Brief: Every record should be restated exactly, with no images included.

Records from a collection
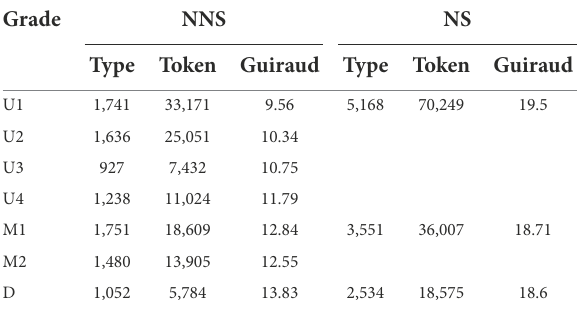
TABLE 2 Types, tokens, and Guiraud index in essays by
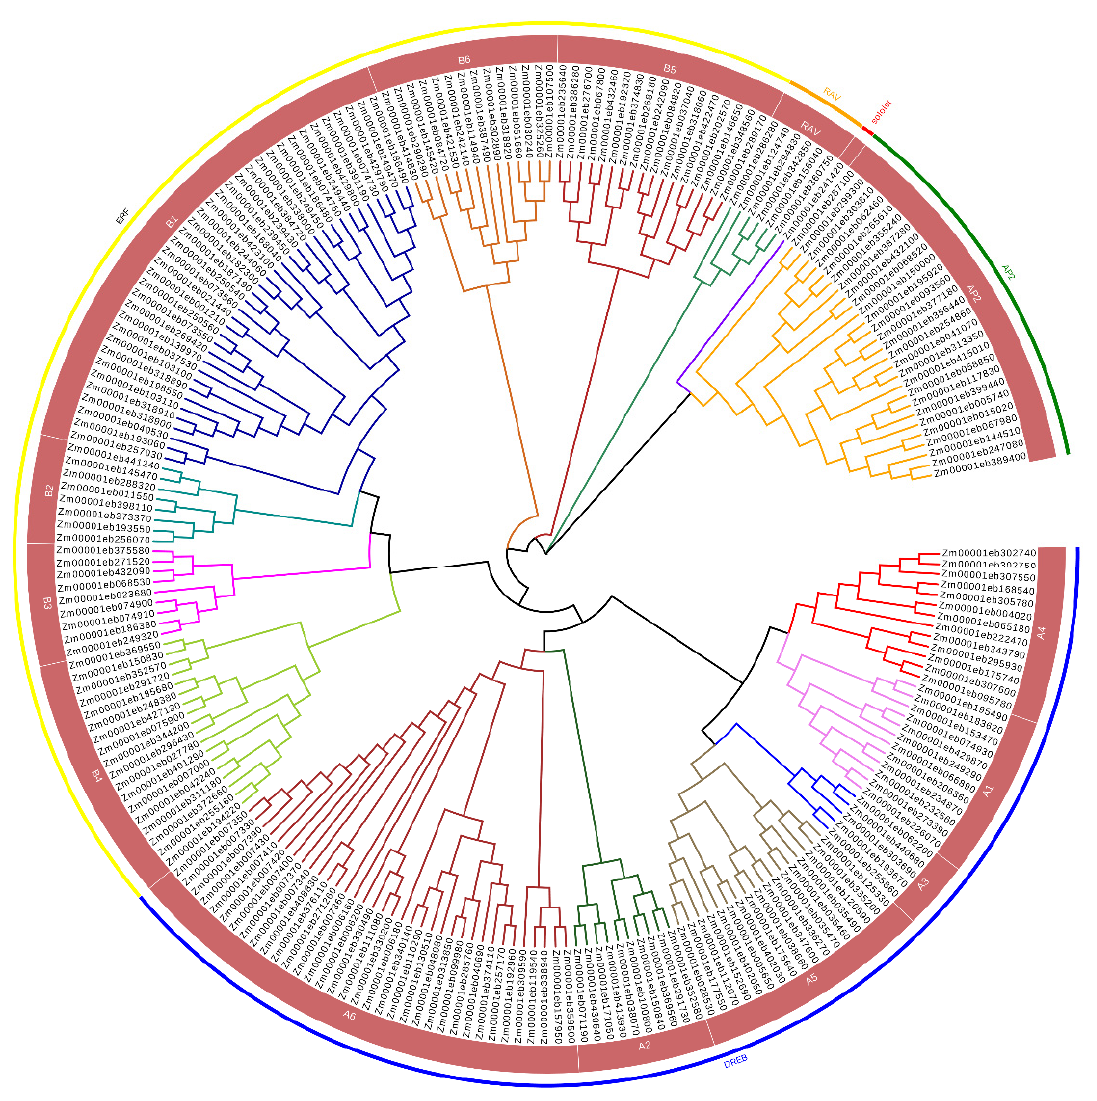
Figure 1. The phylogenetic analysis of ZmAP2/ERFs . The different colors are indicating different groups of the ZmAP2 / ERF family. The green color is showing AP2 group of genes, the red color is indicating soloist, the orange color is indicating the RAV group of genes, the yellow color is showing ERF group, and the blue color is showing DREB family factors.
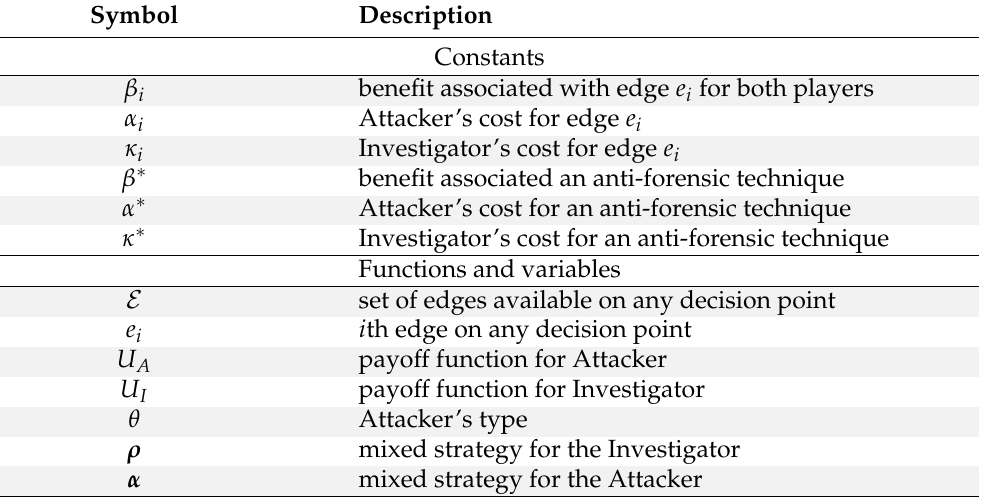
Table 1. List of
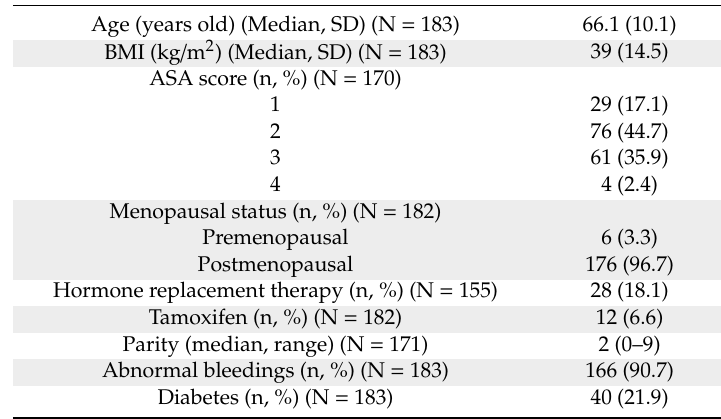
Table 1. Characteristics of population.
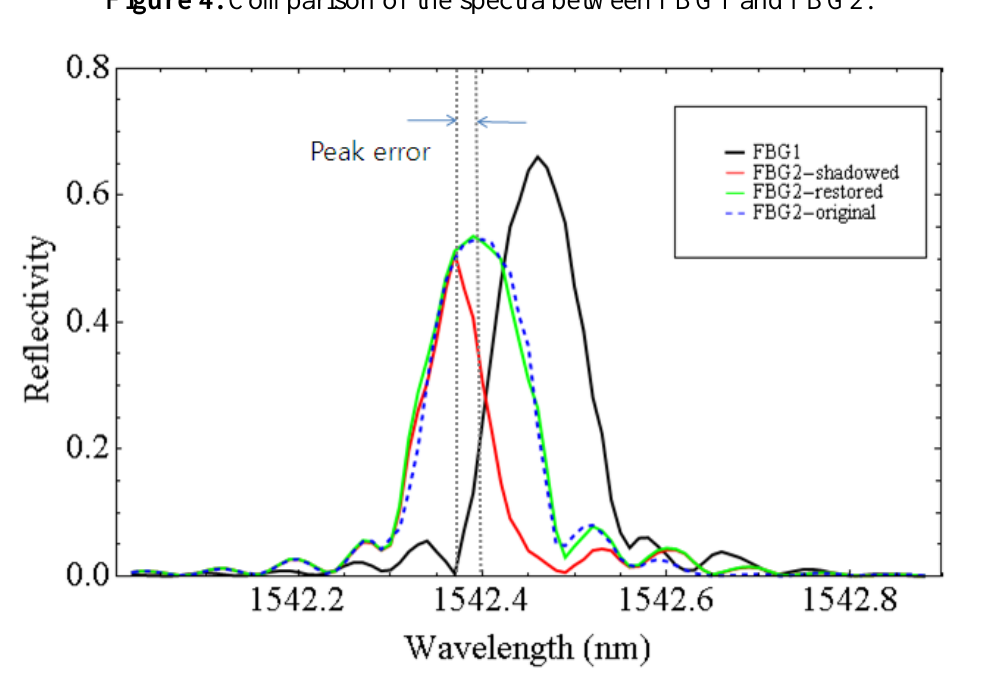
Figure 4. Comparison of the spectra between FBG1 and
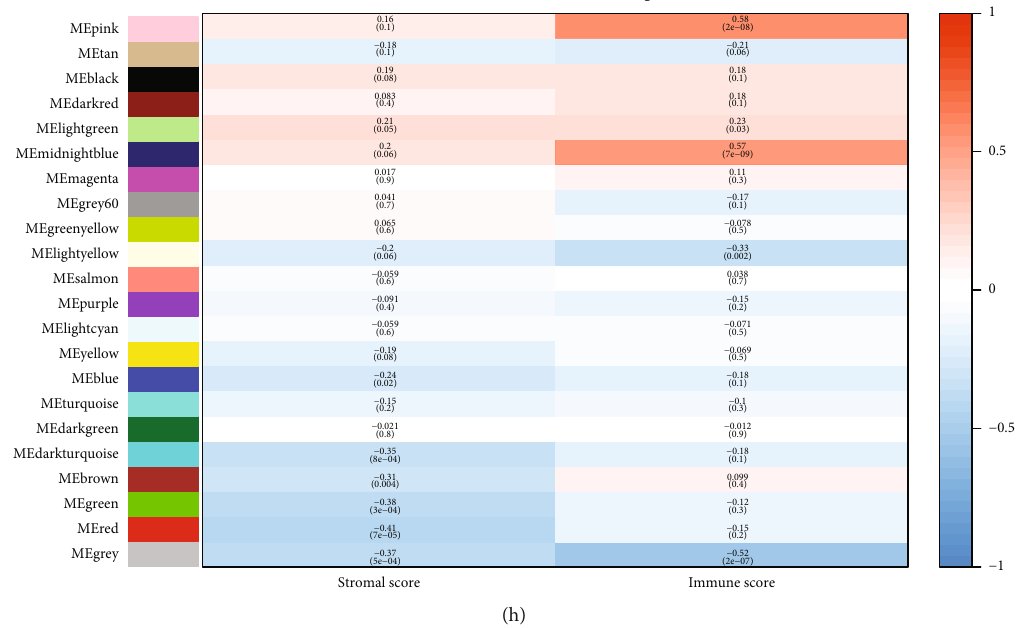
Figure 3: The samples clustering dendrogram, immune score, stromal score, and the determination of soft-thresholding power analyzed by WGCNA. (a) Sample clustering was performed to detect outlying samples based on immune score and stromal score. The red line indicates the cut-o ff point for data fi ltering in the data preprocessing step. (b) Clustering based on incorporating immune scores and stromal scores of expression data from osteosarcomas with clinical data and color intensity is proportional to immune and stromal scores. (c) Analysis of the scale-free fi t index for various soft-thresholding powers ( β ). (d) Analysis of the mean connectivity for various soft-thresholding powers. (e) Clustering dendrogram of genes based on a dissimilarity measure (1-TOM). (f) Pink coexpression modules based on immune scores yielded scatter plots of gene signi fi cance (GS) versus module membership (MM). The screening conditions were the correlation between genes, and the pink module was more signi fi cant than 0.8, and the correlation coe ffi cient between genes and the immune score was greater than 0.5. (g) The DEG PPI network module analysis via Cytoscape software. (h) Heatmap of the association with MES and immune score and stromal score of OS. OS: osteosarcoma; TOM: topological overlap stromal; MES: module eigengenes; PPI: protein-protein interaction; DEGs: di ff erentially expressed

Response to the task:
TABLE 2 Types, tokens, and Guiraud index in essays by
Figure 1. The phylogenetic analysis of ZmAP2/ERFs . The different colors are indicating different groups of the ZmAP2 / ERF family. The green color is showing AP2 group of genes, the red color is indicating soloist, the orange color is indicating the RAV group of genes, the yellow color is showing ERF group, and the blue color is showing DREB family factors.
Table 1. List of
Table 1. Characteristics of population.
Figure 4. Comparison of the spectra between FBG1 and
Figure 3: The samples clustering dendrogram, immune score, stromal score, and the determination of soft-thresholding power analyzed by WGCNA. (a) Sample clustering was performed to detect outlying samples based on immune score and stromal score. The red line indicates the cut-o ff point for data fi ltering in the data preprocessing step. (b) Clustering based on incorporating immune scores and stromal scores of expression data from osteosarcomas with clinical data and color intensity is proportional to immune and stromal scores. (c) Analysis of the scale-free fi t index for various soft-thresholding powers ( β ). (d) Analysis of the mean connectivity for various soft-thresholding powers. (e) Clustering dendrogram of genes based on a dissimilarity measure (1-TOM). (f) Pink coexpression modules based on immune scores yielded scatter plots of gene signi fi cance (GS) versus module membership (MM). The screening conditions were the correlation between genes, and the pink module was more signi fi cant than 0.8, and the correlation coe ffi cient between genes and the immune score was greater than 0.5. (g) The DEG PPI network module analysis via Cytoscape software. (h) Heatmap of the association with MES and immune score and stromal score of OS. OS: osteosarcoma; TOM: topological overlap stromal; MES: module eigengenes; PPI: protein-protein interaction; DEGs: di ff erentially expressed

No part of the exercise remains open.